Fed decide juros hoje; mercado espera manutenção e tom duro
Com inflação ainda acima da meta, investidores buscam sinais sobre a possibilidade de uma alta em setembro
O Federal Reserve (Fed, o banco central americano) manteve a taxa de juros dos Estados Unidos no intervalo entre 3,5% e 3,75% pela quinta reunião seguida. A decisão vem em linha com a expectativa do mercado financeiro, porém não foi unânime: três diretores votaram pela alta do juro americano, enquanto nove diretores optaram pela manutenção.
No comunicado, a autoridade monetária americana afirmou que “a atividade econômica continua se expandindo em ritmo sólido, apesar da elevada incerteza decorrente, em parte, do conflito no Oriente Médio”, e que a inflação continua elevada, acima da meta de 2%. Ainda assim, os diretores reforçam que vão assegurar a estabilidade de preços.
Cenário
A manutenção não elimina a possibilidade de uma alta nos próximos meses. Embora a inflação tenha perdido força em junho, o petróleo voltou a subir diante das tensões no Oriente Médio e pode aumentar os custos de energia, transporte e produção.
O índice de preços ao consumidor dos Estados Unidos caiu 0,4% em junho, maior recuo mensal desde abril de 2020. Em doze meses, a inflação desacelerou de 4,2% para 3,5%. O núcleo do indicador, que exclui alimentos e energia, avançou 2,6% no mesmo período.
O mercado de trabalho também perdeu ritmo. A economia americana criou 57.000 vagas em junho, abaixo das projeções, enquanto a taxa de desemprego ficou em 4,2%. Os números indicam uma desaceleração, mas ainda não uma deterioração capaz de levar o Fed a reduzir os juros.
Atenção se volta para o comunicado
A reunião não terá novas projeções econômicas nem a divulgação do dot plot, gráfico que reúne as estimativas dos dirigentes do Fed para os juros. Com menos informações disponíveis, os investidores estarão atentos ao comunicado e à entrevista de Warsh.

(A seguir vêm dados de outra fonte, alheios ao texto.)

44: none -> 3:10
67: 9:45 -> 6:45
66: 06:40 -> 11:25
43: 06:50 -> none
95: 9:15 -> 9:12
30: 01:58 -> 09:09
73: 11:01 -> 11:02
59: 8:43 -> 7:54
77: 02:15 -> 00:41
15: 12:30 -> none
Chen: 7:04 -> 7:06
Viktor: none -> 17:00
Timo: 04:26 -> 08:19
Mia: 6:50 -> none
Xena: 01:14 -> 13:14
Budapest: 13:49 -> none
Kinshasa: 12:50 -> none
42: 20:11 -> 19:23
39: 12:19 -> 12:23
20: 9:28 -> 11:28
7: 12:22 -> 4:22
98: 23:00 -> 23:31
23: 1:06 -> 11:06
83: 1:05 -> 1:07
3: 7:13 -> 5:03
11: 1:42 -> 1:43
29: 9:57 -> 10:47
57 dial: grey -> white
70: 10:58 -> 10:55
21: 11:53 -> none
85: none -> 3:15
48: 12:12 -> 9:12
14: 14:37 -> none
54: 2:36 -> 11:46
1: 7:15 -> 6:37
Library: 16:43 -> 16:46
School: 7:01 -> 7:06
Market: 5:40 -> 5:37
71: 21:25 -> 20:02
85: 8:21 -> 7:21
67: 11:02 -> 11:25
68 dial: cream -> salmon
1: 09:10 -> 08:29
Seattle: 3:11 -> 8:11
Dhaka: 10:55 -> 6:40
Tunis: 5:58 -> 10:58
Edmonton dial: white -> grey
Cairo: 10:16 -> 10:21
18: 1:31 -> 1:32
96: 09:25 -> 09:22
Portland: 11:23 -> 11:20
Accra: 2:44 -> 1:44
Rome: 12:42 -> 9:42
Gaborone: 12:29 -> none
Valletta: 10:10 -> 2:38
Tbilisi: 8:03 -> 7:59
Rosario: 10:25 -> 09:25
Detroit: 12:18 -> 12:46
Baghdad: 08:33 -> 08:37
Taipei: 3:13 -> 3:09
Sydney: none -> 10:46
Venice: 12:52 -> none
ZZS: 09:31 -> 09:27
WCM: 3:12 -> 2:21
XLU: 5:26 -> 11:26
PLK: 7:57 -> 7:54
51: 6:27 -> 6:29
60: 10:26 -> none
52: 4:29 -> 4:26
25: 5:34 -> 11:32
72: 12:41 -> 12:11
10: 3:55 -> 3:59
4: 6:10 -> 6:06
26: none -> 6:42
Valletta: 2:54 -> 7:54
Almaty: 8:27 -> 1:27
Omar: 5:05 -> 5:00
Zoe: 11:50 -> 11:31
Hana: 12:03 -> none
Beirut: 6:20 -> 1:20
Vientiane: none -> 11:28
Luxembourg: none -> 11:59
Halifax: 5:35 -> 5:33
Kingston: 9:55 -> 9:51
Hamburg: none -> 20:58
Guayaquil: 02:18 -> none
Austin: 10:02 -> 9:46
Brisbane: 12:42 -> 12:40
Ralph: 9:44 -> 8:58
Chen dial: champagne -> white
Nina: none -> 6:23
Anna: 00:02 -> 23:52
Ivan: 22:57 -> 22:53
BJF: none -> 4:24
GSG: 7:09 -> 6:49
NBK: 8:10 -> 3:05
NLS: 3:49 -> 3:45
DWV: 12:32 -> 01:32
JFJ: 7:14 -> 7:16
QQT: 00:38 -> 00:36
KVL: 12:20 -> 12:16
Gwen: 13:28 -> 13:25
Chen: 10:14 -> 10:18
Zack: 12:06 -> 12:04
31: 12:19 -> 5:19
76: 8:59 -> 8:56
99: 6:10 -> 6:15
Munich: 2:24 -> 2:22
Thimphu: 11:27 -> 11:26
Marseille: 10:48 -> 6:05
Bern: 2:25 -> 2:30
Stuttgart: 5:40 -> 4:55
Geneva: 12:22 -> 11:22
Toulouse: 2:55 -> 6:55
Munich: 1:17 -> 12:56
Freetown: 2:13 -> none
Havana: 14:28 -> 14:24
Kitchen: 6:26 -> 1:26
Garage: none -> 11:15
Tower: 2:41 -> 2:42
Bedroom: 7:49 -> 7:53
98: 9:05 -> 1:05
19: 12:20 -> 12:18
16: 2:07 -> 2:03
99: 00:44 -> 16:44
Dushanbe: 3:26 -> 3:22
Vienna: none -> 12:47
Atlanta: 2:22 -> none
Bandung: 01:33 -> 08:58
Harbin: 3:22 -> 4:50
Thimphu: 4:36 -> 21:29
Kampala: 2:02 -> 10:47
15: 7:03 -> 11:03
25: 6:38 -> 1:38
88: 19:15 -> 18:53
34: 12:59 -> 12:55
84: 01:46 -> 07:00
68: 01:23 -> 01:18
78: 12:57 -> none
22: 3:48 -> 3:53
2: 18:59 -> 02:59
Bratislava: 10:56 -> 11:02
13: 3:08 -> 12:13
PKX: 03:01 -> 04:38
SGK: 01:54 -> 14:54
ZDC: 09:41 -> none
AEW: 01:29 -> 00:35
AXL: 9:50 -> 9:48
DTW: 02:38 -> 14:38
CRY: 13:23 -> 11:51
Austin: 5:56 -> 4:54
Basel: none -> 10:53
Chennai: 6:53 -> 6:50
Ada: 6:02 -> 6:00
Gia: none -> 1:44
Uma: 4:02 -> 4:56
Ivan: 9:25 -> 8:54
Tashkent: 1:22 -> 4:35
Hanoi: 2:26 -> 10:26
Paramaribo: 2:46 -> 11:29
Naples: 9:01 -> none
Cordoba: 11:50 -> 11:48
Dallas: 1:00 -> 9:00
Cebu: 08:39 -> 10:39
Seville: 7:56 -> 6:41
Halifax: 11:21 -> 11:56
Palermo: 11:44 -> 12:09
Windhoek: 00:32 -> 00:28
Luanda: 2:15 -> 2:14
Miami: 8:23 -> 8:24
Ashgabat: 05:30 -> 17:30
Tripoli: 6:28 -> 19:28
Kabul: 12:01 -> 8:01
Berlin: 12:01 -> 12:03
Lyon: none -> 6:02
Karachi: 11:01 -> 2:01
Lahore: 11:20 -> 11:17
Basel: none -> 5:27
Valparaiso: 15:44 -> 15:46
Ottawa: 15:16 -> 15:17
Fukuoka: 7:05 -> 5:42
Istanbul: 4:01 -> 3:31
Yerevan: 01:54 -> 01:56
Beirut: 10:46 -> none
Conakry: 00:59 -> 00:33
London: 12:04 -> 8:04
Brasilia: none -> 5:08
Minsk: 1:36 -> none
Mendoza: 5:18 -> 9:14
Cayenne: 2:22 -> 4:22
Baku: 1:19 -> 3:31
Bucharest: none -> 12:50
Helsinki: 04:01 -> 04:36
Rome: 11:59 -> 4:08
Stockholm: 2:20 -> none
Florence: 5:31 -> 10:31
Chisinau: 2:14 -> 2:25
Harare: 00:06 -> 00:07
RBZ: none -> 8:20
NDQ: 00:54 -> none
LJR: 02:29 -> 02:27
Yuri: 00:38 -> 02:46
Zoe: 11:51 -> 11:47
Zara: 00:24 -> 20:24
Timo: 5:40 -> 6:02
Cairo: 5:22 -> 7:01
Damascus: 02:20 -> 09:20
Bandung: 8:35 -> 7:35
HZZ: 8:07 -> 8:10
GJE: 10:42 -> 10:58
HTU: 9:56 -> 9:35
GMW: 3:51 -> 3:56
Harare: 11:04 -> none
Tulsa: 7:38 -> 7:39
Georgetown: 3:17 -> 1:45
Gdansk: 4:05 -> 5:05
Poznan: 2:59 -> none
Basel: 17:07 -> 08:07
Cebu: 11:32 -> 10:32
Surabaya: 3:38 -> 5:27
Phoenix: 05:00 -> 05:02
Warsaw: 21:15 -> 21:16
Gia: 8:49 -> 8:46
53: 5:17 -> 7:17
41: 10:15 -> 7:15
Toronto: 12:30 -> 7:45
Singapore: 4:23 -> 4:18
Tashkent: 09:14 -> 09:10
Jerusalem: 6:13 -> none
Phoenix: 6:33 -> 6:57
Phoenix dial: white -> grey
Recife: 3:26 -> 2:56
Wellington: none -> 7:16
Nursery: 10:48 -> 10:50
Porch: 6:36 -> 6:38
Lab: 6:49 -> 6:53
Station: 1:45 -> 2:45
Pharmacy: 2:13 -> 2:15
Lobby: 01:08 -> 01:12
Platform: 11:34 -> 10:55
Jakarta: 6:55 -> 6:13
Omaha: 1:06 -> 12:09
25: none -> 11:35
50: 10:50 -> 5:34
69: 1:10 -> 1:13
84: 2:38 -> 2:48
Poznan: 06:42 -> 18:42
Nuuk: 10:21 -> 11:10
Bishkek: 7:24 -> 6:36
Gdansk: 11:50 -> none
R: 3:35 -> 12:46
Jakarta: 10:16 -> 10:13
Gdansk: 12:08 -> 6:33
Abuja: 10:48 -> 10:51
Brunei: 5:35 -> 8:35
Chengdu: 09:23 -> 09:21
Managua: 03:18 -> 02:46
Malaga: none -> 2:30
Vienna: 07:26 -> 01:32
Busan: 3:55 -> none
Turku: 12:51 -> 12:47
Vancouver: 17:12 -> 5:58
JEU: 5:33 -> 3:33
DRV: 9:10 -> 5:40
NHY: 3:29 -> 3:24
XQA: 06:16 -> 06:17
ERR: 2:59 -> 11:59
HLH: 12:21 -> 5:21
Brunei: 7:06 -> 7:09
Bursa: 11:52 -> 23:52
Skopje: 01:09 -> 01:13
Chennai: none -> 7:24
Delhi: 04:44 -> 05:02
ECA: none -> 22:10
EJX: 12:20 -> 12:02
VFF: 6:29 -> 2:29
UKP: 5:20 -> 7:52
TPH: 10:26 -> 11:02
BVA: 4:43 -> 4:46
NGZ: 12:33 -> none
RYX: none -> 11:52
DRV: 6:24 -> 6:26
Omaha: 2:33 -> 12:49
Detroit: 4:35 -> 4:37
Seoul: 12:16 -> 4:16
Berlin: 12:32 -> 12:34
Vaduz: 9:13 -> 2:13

Para Alves, a mudança na comunicação do Fed tornou mais difícil antecipar os próximos passos da instituição. Desde que assumiu o cargo, Warsh passou a adotar declarações mais curtas e a evitar o forward guidance, como é chamada a sinalização antecipada sobre a direção da política monetária. “Quando não há uma sinalização prévia, você fica com mais incertezas do que certezas, mesmo depois de uma decisão”, afirma Alves.
O estrategista espera que Warsh volte a tratar o controle da inflação como prioridade, sem assumir compromisso com uma decisão específica para setembro. A atividade econômica continua em expansão e o mercado de trabalho permanece relativamente sólido, apesar da perda recente de fôlego.
Reunião pode ter votos por alta
A Ajax Asset Management prevê que a taxa será mantida, mas espera uma decisão dividida. Segundo relatório da gestora, um ou dois integrantes do Comitê Federal de Mercado Aberto (Fomc, na sigla em inglês) podem votar por uma alta dos juros.
Entre os possíveis dissidentes estão Lorie Logan, presidente do Fed de Dallas, e Beth Hammack, presidente do Fed de Cleveland. As duas dirigentes têm demonstrado maior preocupação com a possibilidade de as pressões inflacionárias se espalharem para além dos preços de energia.
A avaliação da Ajax é que os dados recentes de inflação reduziram a necessidade de uma resposta mais agressiva nesta quarta-feira. Antes da divulgação do índice de preços ao consumidor, o mercado chegou a atribuir uma probabilidade próxima de 50% a uma alta em julho.
A valorização do petróleo, porém, deve levar o Fed a manter um discurso rígido. Para a gestora, a possibilidade de aumento dos juros passará a ser acompanhada principalmente na reunião de setembro.